Data extracted from a collection
:::
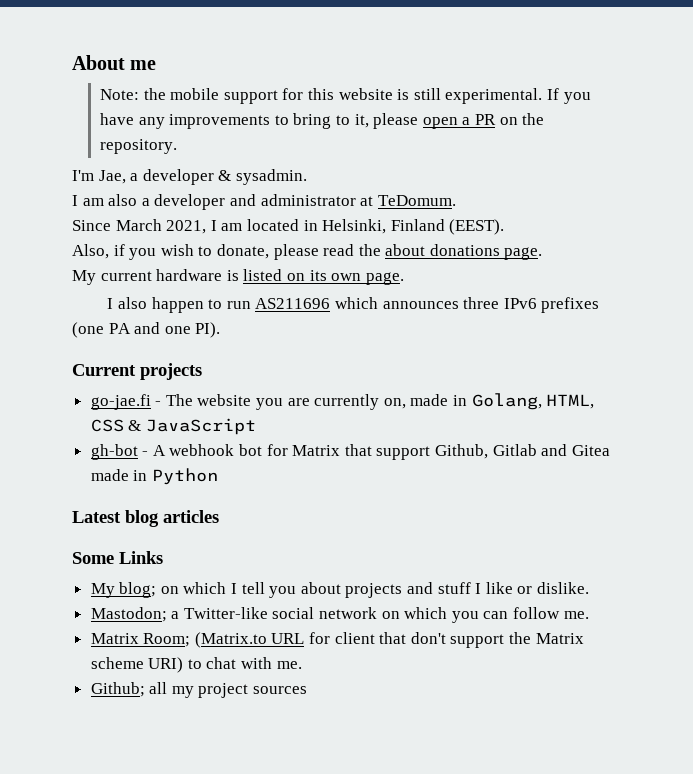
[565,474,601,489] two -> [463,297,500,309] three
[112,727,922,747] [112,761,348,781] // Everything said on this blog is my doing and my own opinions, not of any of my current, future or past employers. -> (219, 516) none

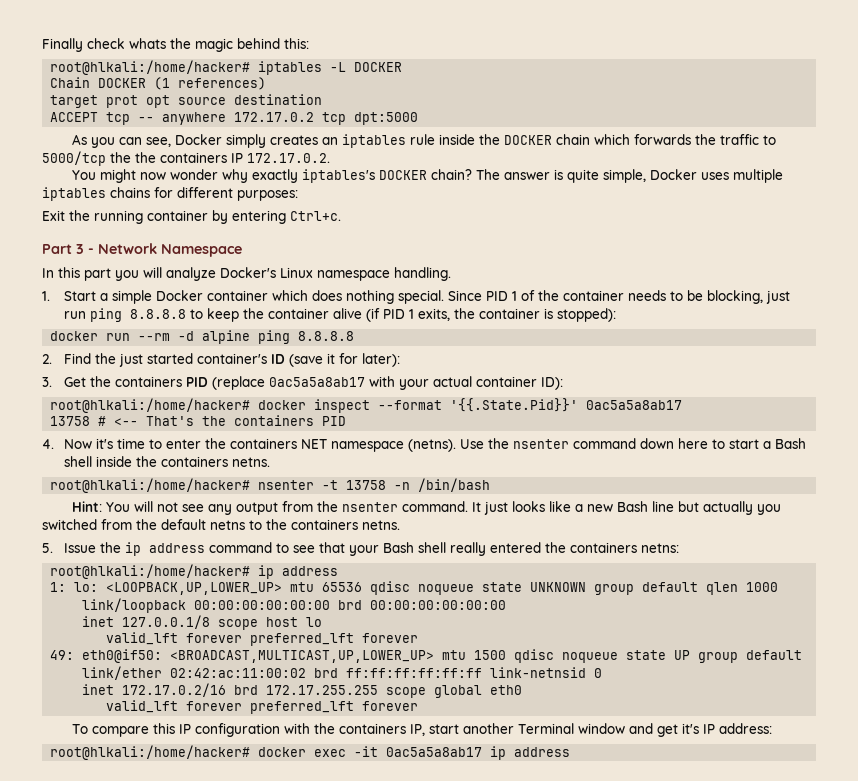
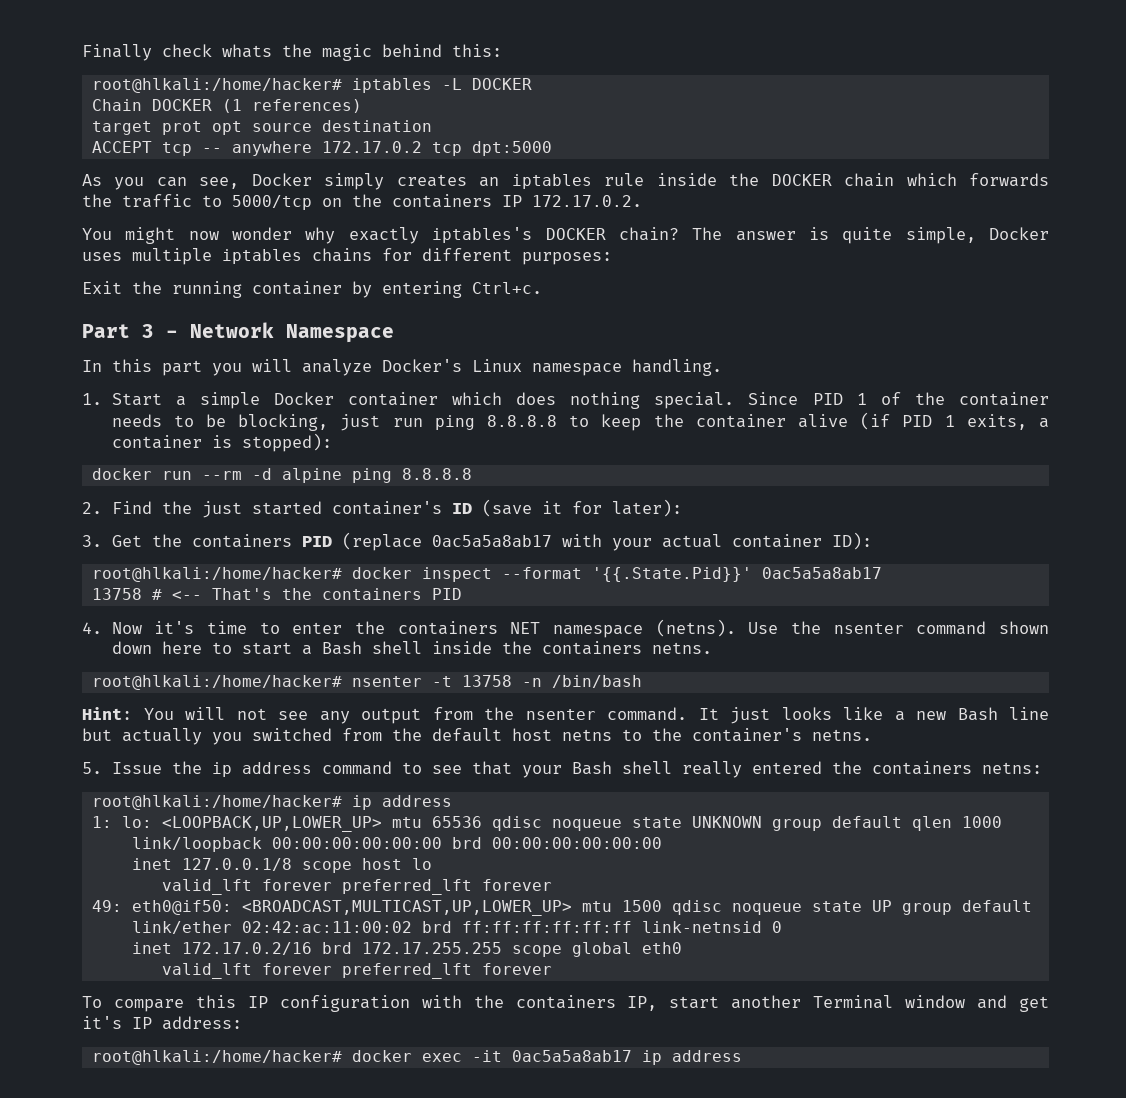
[110,152,131,163] the -> [322,198,342,207] on
[454,308,476,319] the -> [1038,418,1049,428] a
(637, 443) none -> [998,621,1049,634] shown
(206, 524) none -> [512,728,552,741] host
[291,519,358,530] containers -> [692,728,802,742] container's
:::
Required work: Report only the number of lines above that contain "none".

Your response: 3